Ce qui intéresse Turner, c’est l’émotion. Nombre de ses tableaux invitent le spectateur à rentrer dans le paysage, à participer au drame qui s’y déroule. Trouver la violence picturale qui traduise la violence de la nature.
Turner si révolutionnaire pour son temps, précurseur de l’art abstrait. Traquer une réalité existante au-delà de la nature, au-delà de cette fichue réalité soi-disant indépassable.
Ma chère, je suis d'autant plus heureux que tu penses à moi pendant une exposition de Turner que je tiens de plus en plus et définitivement la peinture pour l'Art Majeur.

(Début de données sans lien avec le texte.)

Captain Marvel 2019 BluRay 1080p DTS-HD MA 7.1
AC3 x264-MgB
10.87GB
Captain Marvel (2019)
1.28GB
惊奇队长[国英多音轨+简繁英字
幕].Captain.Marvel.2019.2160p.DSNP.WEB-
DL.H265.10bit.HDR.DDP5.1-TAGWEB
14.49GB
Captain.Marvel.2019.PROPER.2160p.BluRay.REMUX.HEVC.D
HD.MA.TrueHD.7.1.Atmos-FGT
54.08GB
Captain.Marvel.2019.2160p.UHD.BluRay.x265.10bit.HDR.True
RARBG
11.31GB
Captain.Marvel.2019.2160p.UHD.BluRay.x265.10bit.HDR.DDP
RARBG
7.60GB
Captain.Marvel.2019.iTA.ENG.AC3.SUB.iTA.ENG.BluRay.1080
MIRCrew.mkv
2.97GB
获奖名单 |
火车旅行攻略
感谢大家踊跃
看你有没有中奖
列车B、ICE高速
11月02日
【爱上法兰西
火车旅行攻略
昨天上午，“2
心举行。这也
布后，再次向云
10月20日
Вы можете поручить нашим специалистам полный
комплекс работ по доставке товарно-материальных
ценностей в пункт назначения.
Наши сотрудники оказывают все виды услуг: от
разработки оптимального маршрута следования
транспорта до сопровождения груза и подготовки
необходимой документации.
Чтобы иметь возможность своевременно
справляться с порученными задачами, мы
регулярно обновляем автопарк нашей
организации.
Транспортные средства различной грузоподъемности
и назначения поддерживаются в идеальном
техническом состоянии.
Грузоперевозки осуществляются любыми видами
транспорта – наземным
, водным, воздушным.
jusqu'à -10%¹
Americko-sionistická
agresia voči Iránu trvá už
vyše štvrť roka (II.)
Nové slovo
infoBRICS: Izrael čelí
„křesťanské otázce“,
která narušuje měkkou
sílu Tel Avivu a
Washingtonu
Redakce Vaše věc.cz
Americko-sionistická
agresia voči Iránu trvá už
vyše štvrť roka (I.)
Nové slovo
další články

Un peintre n'a nul besoin d'avoir des textes à l'esprit quand il tient son ponceau, mais il est fortement conseillé à l'écrivain d'avoir des images dans la tête, quand il écrit.
RépondreSupprimerC'est le grand drame de ma vie, ça, la peinture. Un art qui ne veut pas de moi. Mon cerveau est trop verbal et pas assez visuel...
Demain, je vais à Turin voir le Saint Suaire...Une belle image en perspective.
XP
Ce tableau de Turner que j'ai mis : on a le mal de mer rien qu'à le regarder! Incroyable.
RépondreSupprimerLe Saint Suaire, à voir avec les yeux de la foi et c'est un monde (divin) qui s'entrouvre à nous.
Bonjour.
RépondreSupprimerTurner "Grossier, inattentif aux détails, trop rapide"?! Plutôt fin parce que léger, aérien, parfois brutal et terrien mais dans ce cas mouvementé, tourmenté, efficace donc attentif à l'essentiel mais aussi aux détails, voir les gréements certes suggérés mais tout y est baumes et haubans, drisses et écoutes.
Au revoir.
Oui, anonyme, mais tout ce que vous voyez aujourd'hui, à l'époque était mal perçu par ceux qui étaient habitués à un pinceau plus raffiné. Turner était capable (et il l'a prouvé parfaitement) de très grands raffinements. Mais ça n'était pas pour lui, premier. Ce qui était important c'était que cela serve le tableau, la vision. Si les détails parfois paraissent flous, c'est parce que c'était voulu et non pas parce que c'était des erreurs.